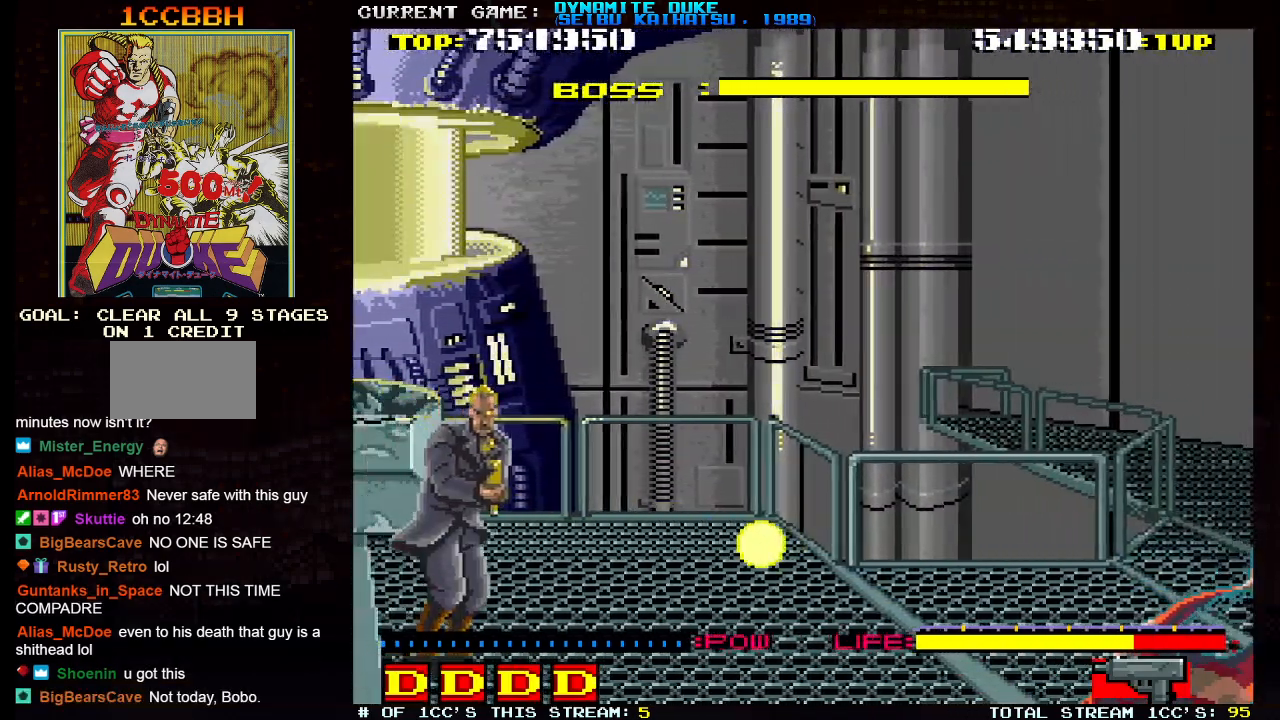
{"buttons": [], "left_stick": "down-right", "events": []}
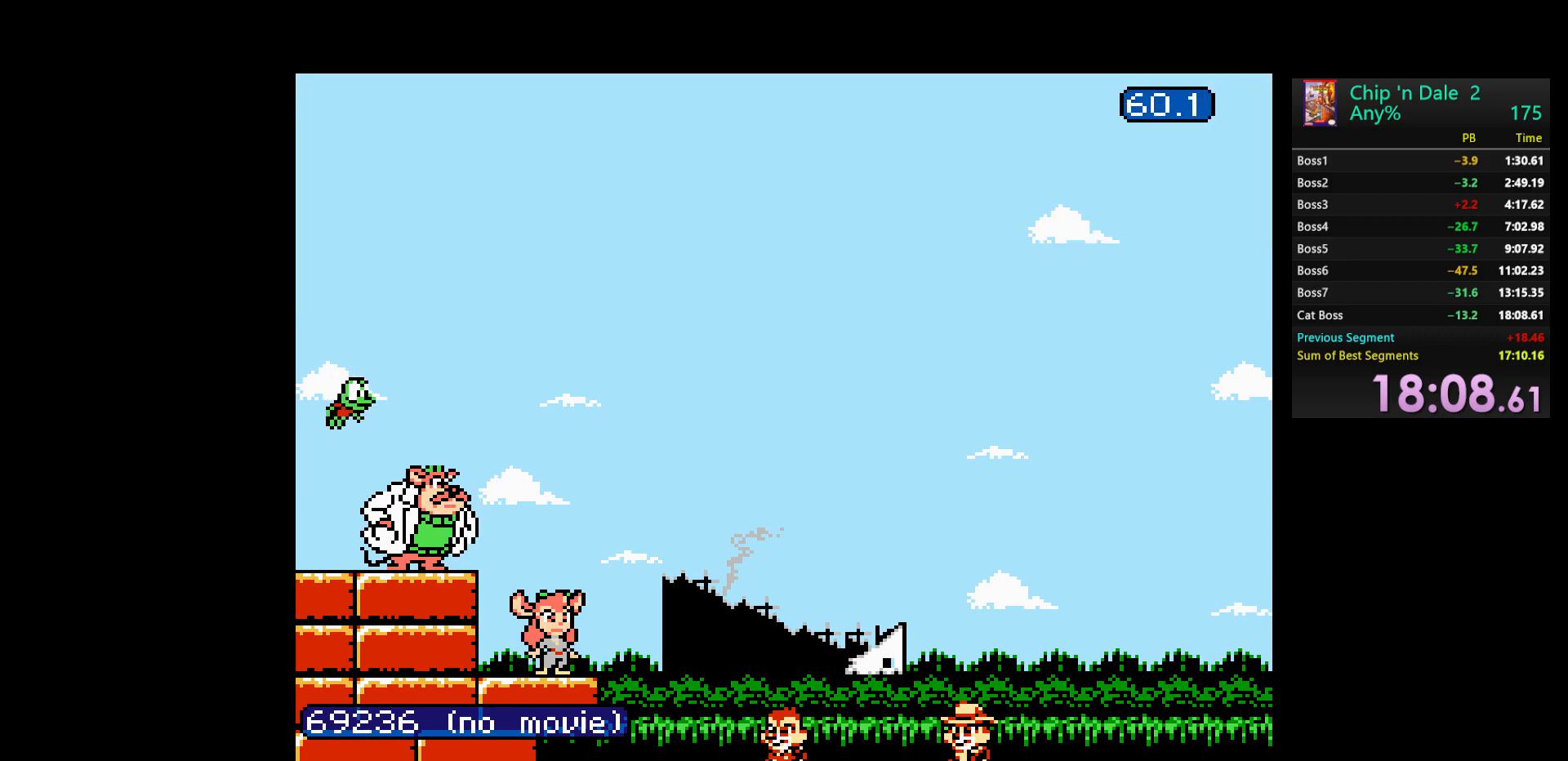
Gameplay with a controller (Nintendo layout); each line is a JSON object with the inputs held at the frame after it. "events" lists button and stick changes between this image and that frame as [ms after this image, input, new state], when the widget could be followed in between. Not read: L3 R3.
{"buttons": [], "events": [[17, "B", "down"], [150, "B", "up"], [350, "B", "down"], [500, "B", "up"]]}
────────────────────
[Your objective]: Could you print the listing above word for word, without its pictures?

[Solution for this exercise]:
{"buttons": [], "left_stick": "down-right", "events": []}
Gameplay with a controller (Nintendo layout); each line is a JSON object with the inputs held at the frame after it. "events" lists button and stick changes between this image and that frame as [ms after this image, input, new state], when the widget could be followed in between. Not read: L3 R3.
{"buttons": [], "events": [[17, "B", "down"], [150, "B", "up"], [350, "B", "down"], [500, "B", "up"]]}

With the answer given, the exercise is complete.